In biology, sessility (in the sense of positional movement or motility) refers to organisms that do not possess a means of self-locomotion and are normally immobile. This is distinct from the second meaning of sessility which refers to an organism or biological structure attached directly by its base without a stalk.

Sessile organisms can move through outside sources (such as water currents) but are usually permanently attached to something. Organisms such as corals lay down their own substrate from which they grow. Other organisms grow from a solid such as a rock, dead tree trunk, or a manmade object such as a buoy or ship's hull.

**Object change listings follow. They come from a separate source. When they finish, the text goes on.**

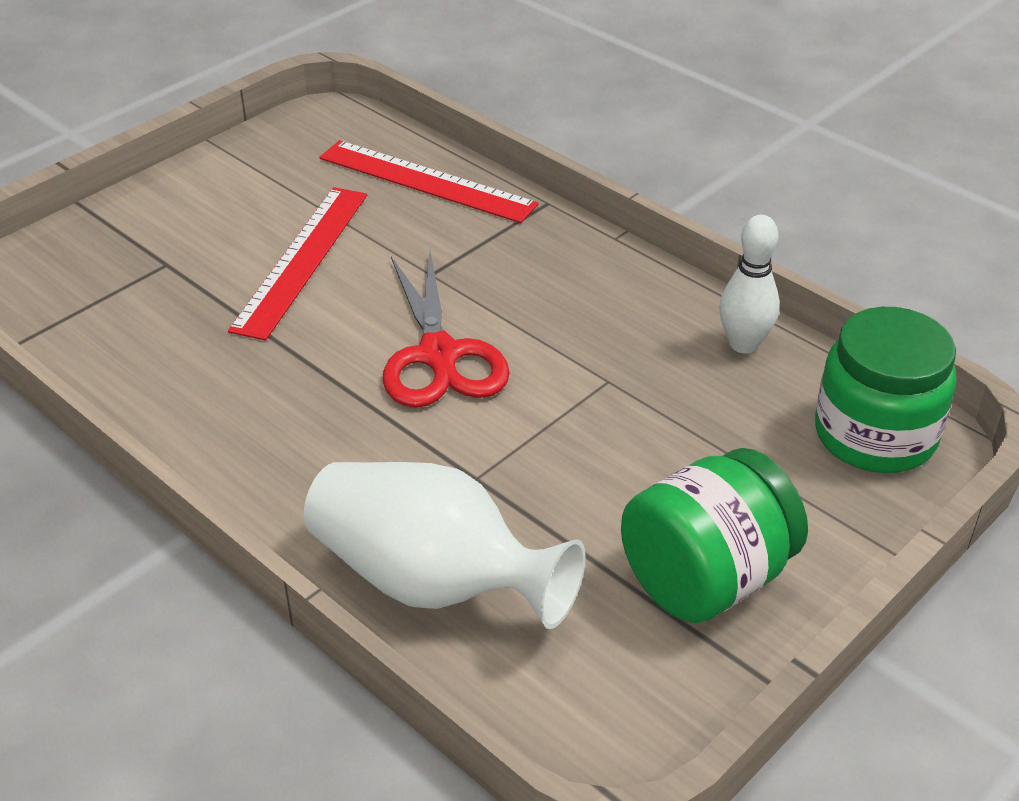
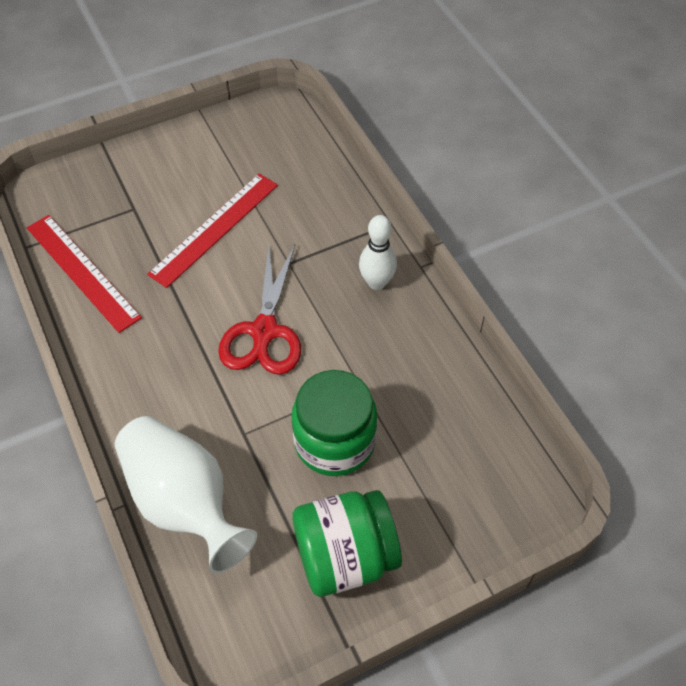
camera: 20 degrees right, 15 degrees up
(426, 181) = (320, 183): red ruler -> red ruler (82, 272)
(743, 344) = (461, 381): white bowling pin -> white bowling pin (376, 282)
(875, 435) = (509, 483): green jar -> green jar (334, 441)

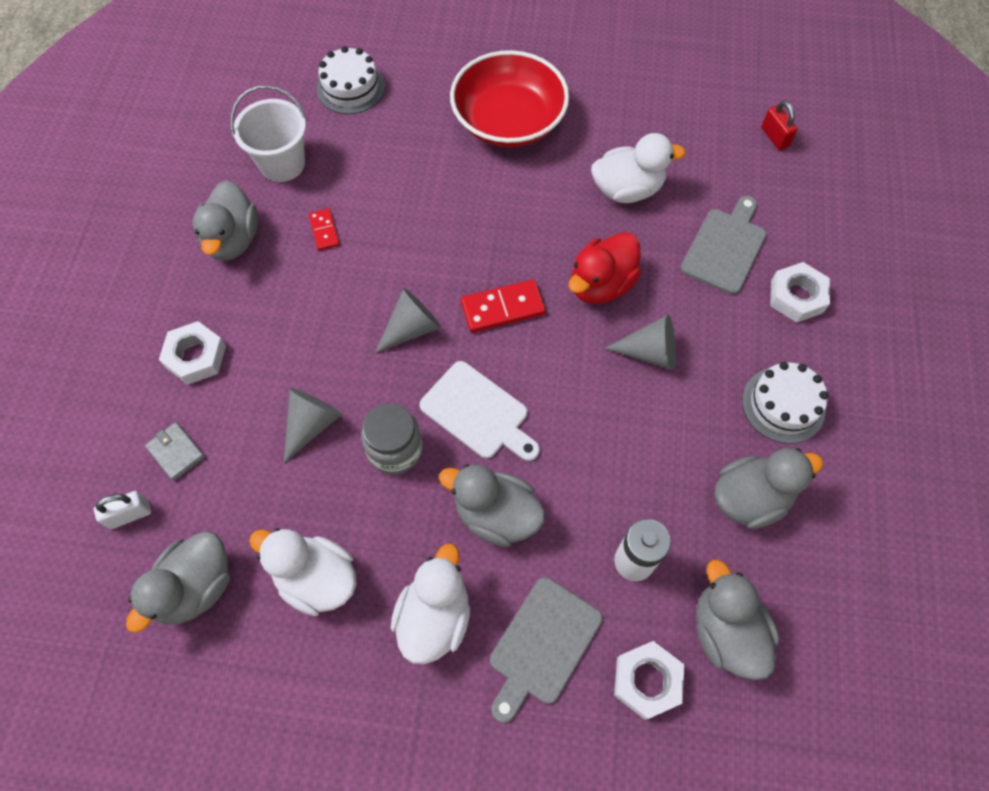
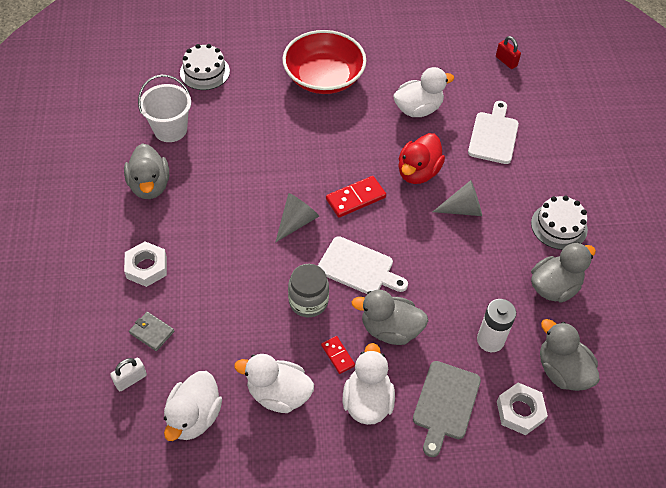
camera: 15 degrees left, 10 degrees down
(196, 587) = (194, 417): grey duck -> white duck
(311, 424) = (244, 296): grey cone -> none
(324, 231) = (214, 169): red domino -> red domino (337, 355)
(725, 247) = (493, 135): grey cutting board -> white cutting board
(796, 296) = (548, 158): white nut -> none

Sessile animals typically have a motile phase in their development. Sponges have a motile larval stage, which becomes sessile at maturity. In contrast, many jellyfish develop as sessile polyps early in their life cycle. In the case of the cochineal, it is in the nymph stage (also called the crawler stage) that the cochineal disperses. The juveniles move to a feeding spot and produce long wax filaments. Later they move to the edge of the cactus pad where the wind catches the wax filaments and carries the tiny larval cochineals to a new host.

Many sessile animals, including sponges, corals and hydra, are capable of asexual reproduction in situ by the process of budding. Sessile organisms such as barnacles and tunicates need some mechanism to move their young into new territory. This is why the most widely accepted theory explaining the evolution of a larval stage is the need for long-distance dispersal ability. Wayne Sousa's 1979 study in intertidal disturbance added support for the theory of nonequilibrium community structure, “suggesting that open space is necessary for the maintenance of diversity in most communities of sessile organisms.”